As quedas provocadas intencionalmente também trazem impactos menos óbvios, como entre as indústrias. A arquiteta sudanesa Tagreed Ahdin recorda-se da dificuldade de sobrevivência durante um mês sem acesso a banco online quando a junta militar fechou a internet em 2021.

Apagões globais intencionais da internet: por que se preocupar mais com eles?

Imagem: Dennis Kummer/Unsplash

No calor de 40 graus, Ahdin conta que um dos maiores problemas foi de manter a calma quando aplicações que comercializavam eletricidade não funcionavam mais. “Nosso primeiro momento de pânico chegou quando percebemos que não podíamos comprar eletricidade”, diz ela. “Estávamos fechando tudo em casa, enquanto as crianças imploravam por ar condicionado”. Estava muito calor”.

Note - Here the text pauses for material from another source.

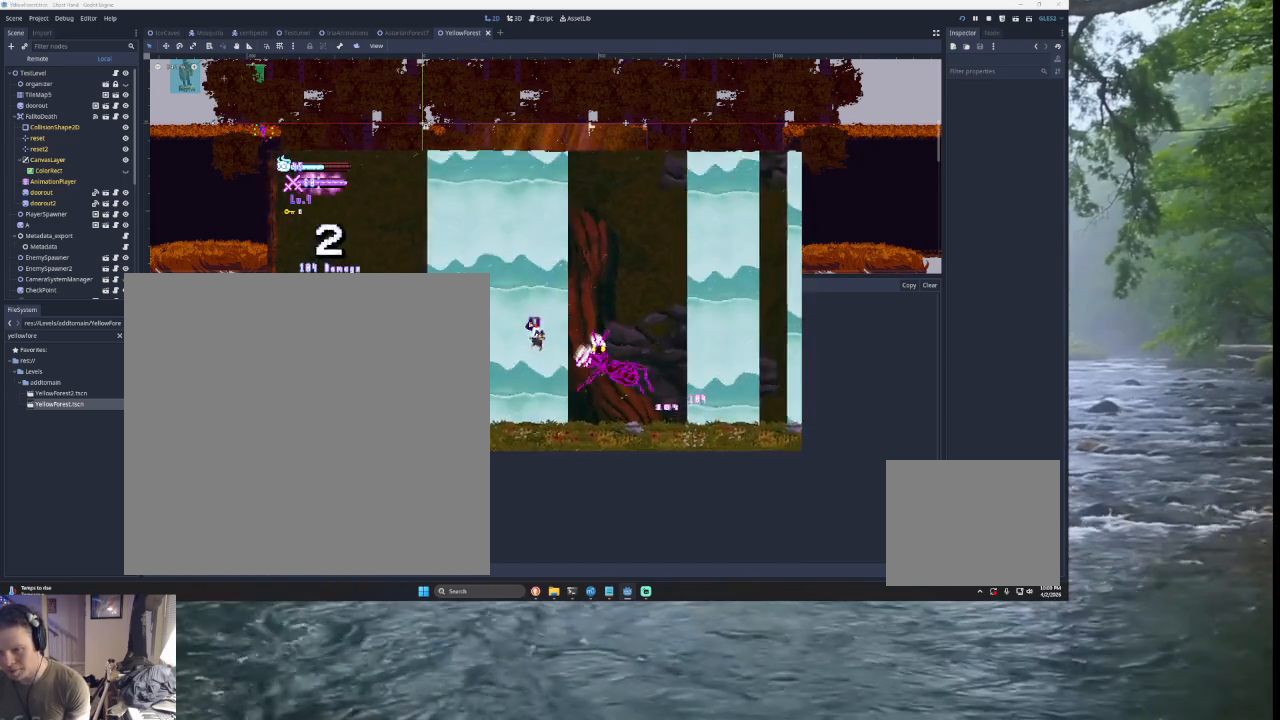
{"dt_ms": 500, "buttons": [], "left_stick": "right", "right_stick": "center", "events": [[200, "right_stick", "down"], [300, "right_stick", "left"], [367, "right_stick", "center"]]}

Líder dos desligamentos de internet

Quando se pensa em apagões de internet e consequente censura, é comum ligá-los a nações comandas por governos totalitários. No entanto, o líder do ranking total de desligamentos em todo o mundo chama-se Índia, a maior democracia do mundo desligou a conexão com o mundo 106 vezes em 2021 – número maior que o resto do mundo combinado.

O segundo país mais populoso também está entre os dez do mundo onde as pessoas ficam mais tempo online, segundo dados do estudo Digital 2022, mencionado no início do texto.

Apagões globais intencionais da internet: por que se preocupar mais com eles?

Ao analisar o alto número de desligamentos no país asiático, David Kaye, professor de direito da Universidade da Califórnia em Irvine e ex-relator especial da ONU para a liberdade de expressão, diz que a tendência preocupante: “Uma maneira de pensar sobre como é ruim [é] ver como se espalha de lugares como Tajiquistão ou Togo ou o sul dos Camarões, onde o Estado de Direito já está bastante manchado, para um lugar como a Índia”.

“Ele migrou para uma caixa de ferramentas para governos que realmente têm o Estado de direito”, alerta Kaye.